_What you need to do_
Output the whole listing below exactly, omitting the images.

(Data for this exercise begins)

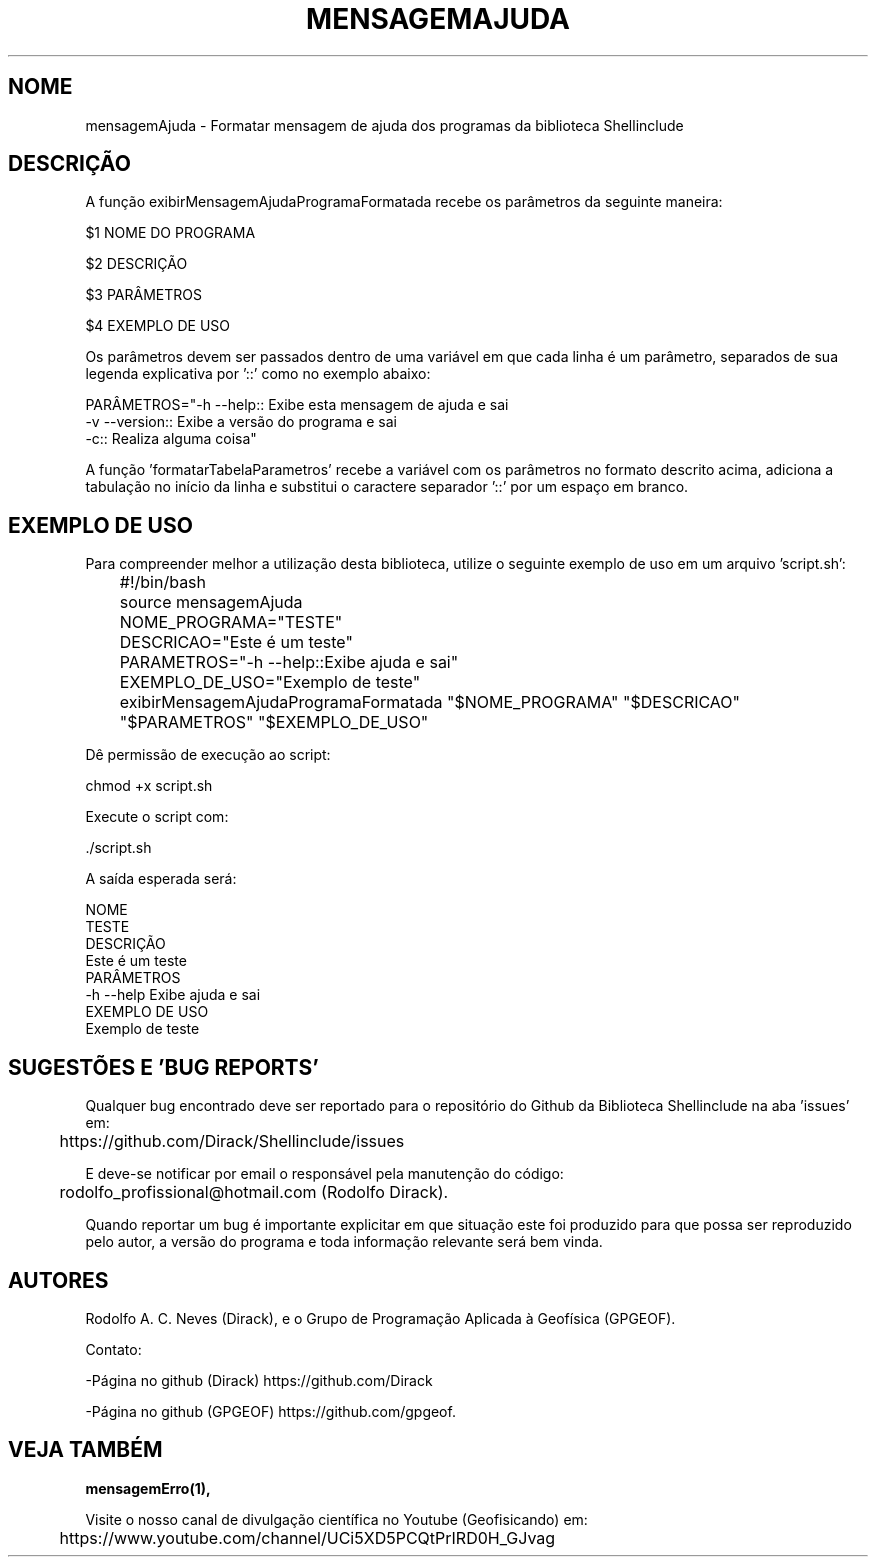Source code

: .TH MENSAGEMAJUDA "17 ABR 2022" "Versão 0.1.3" "MENSAGEMAJUDA Manual de uso"

.SH NOME
mensagemAjuda - Formatar mensagem de ajuda dos programas da biblioteca Shellinclude

.SH DESCRIÇÃO
.PP
A função exibirMensagemAjudaProgramaFormatada recebe os parâmetros da seguinte maneira:

    $1 NOME DO PROGRAMA

    $2 DESCRIÇÃO

    $3 PARÂMETROS

    $4 EXEMPLO DE USO

Os parâmetros devem ser passados dentro de uma variável em que cada linha é um parâmetro, separados de sua legenda explicativa por '::' como no exemplo abaixo:

PARÂMETROS="-h --help:: Exibe esta mensagem de ajuda e sai
            -v --version:: Exibe a versão do programa e sai
            -c:: Realiza alguma coisa"

A função 'formatarTabelaParametros' recebe a variável com os parâmetros no formato descrito acima, adiciona a tabulação no início da linha e substitui o caractere separador '::' por um espaço em branco.

.SH EXEMPLO DE USO

Para compreender melhor a utilização desta biblioteca, utilize o seguinte exemplo de uso em um arquivo 'script.sh':

	#!/bin/bash

	source mensagemAjuda

	NOME_PROGRAMA="TESTE"

	DESCRICAO="Este é um teste"

	PARAMETROS="-h --help::Exibe ajuda e sai"

	EXEMPLO_DE_USO="Exemplo de teste"

	exibirMensagemAjudaProgramaFormatada "$NOME_PROGRAMA" "$DESCRICAO" "$PARAMETROS" "$EXEMPLO_DE_USO"

Dê permissão de execução ao script:

        chmod +x script.sh

Execute o script com:

        \./script.sh

A saída esperada será:

        NOME
                TESTE
        DESCRIÇÃO
                Este é um teste
        PARÂMETROS
                -h --help Exibe ajuda e sai
        EXEMPLO DE USO
                Exemplo de teste

.SH SUGESTÕES E 'BUG REPORTS'
Qualquer bug encontrado deve ser reportado para o repositório do Github da Biblioteca Shellinclude na aba 'issues' em:

	https://github.com/Dirack/Shellinclude/issues

E deve-se notificar por email o responsável pela manutenção do código:

	rodolfo_profissional@hotmail.com (Rodolfo Dirack).

Quando reportar um bug é importante explicitar em que situação este foi produzido
para que possa ser reproduzido pelo autor, a versão do programa e toda informação
relevante será bem vinda.

.SH AUTORES
Rodolfo A. C. Neves (Dirack), e o Grupo de Programação Aplicada à Geofísica (GPGEOF).

Contato:

-Página no github (Dirack) https://github.com/Dirack

-Página no github (GPGEOF) https://github.com/gpgeof.

.SH VEJA TAMBÉM
.BR mensagemErro(1),

Visite o nosso canal de divulgação científica no Youtube (Geofisicando) em:

	https://www.youtube.com/channel/UCi5XD5PCQtPrIRD0H_GJvag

(Data for this exercise ends)

_Exercise solution_
Source code

: .TH MENSAGEMAJUDA "17 ABR 2022" "Versão 0.1.3" "MENSAGEMAJUDA Manual de uso"

.SH NOME
mensagemAjuda - Formatar mensagem de ajuda dos programas da biblioteca Shellinclude

.SH DESCRIÇÃO
.PP
A função exibirMensagemAjudaProgramaFormatada recebe os parâmetros da seguinte maneira:

    $1 NOME DO PROGRAMA

    $2 DESCRIÇÃO

    $3 PARÂMETROS

    $4 EXEMPLO DE USO

Os parâmetros devem ser passados dentro de uma variável em que cada linha é um parâmetro, separados de sua legenda explicativa por '::' como no exemplo abaixo:

PARÂMETROS="-h --help:: Exibe esta mensagem de ajuda e sai
            -v --version:: Exibe a versão do programa e sai
            -c:: Realiza alguma coisa"

A função 'formatarTabelaParametros' recebe a variável com os parâmetros no formato descrito acima, adiciona a tabulação no início da linha e substitui o caractere separador '::' por um espaço em branco.

.SH EXEMPLO DE USO

Para compreender melhor a utilização desta biblioteca, utilize o seguinte exemplo de uso em um arquivo 'script.sh':

	#!/bin/bash

	source mensagemAjuda

	NOME_PROGRAMA="TESTE"

	DESCRICAO="Este é um teste"

	PARAMETROS="-h --help::Exibe ajuda e sai"

	EXEMPLO_DE_USO="Exemplo de teste"

	exibirMensagemAjudaProgramaFormatada "$NOME_PROGRAMA" "$DESCRICAO" "$PARAMETROS" "$EXEMPLO_DE_USO"

Dê permissão de execução ao script:

        chmod +x script.sh

Execute o script com:

        \./script.sh

A saída esperada será:

        NOME
                TESTE
        DESCRIÇÃO
                Este é um teste
        PARÂMETROS
                -h --help Exibe ajuda e sai
        EXEMPLO DE USO
                Exemplo de teste

.SH SUGESTÕES E 'BUG REPORTS'
Qualquer bug encontrado deve ser reportado para o repositório do Github da Biblioteca Shellinclude na aba 'issues' em:

	https://github.com/Dirack/Shellinclude/issues

E deve-se notificar por email o responsável pela manutenção do código:

	rodolfo_profissional@hotmail.com (Rodolfo Dirack).

Quando reportar um bug é importante explicitar em que situação este foi produzido
para que possa ser reproduzido pelo autor, a versão do programa e toda informação
relevante será bem vinda.

.SH AUTORES
Rodolfo A. C. Neves (Dirack), e o Grupo de Programação Aplicada à Geofísica (GPGEOF).

Contato:

-Página no github (Dirack) https://github.com/Dirack

-Página no github (GPGEOF) https://github.com/gpgeof.

.SH VEJA TAMBÉM
.BR mensagemErro(1),

Visite o nosso canal de divulgação científica no Youtube (Geofisicando) em:

	https://www.youtube.com/channel/UCi5XD5PCQtPrIRD0H_GJvag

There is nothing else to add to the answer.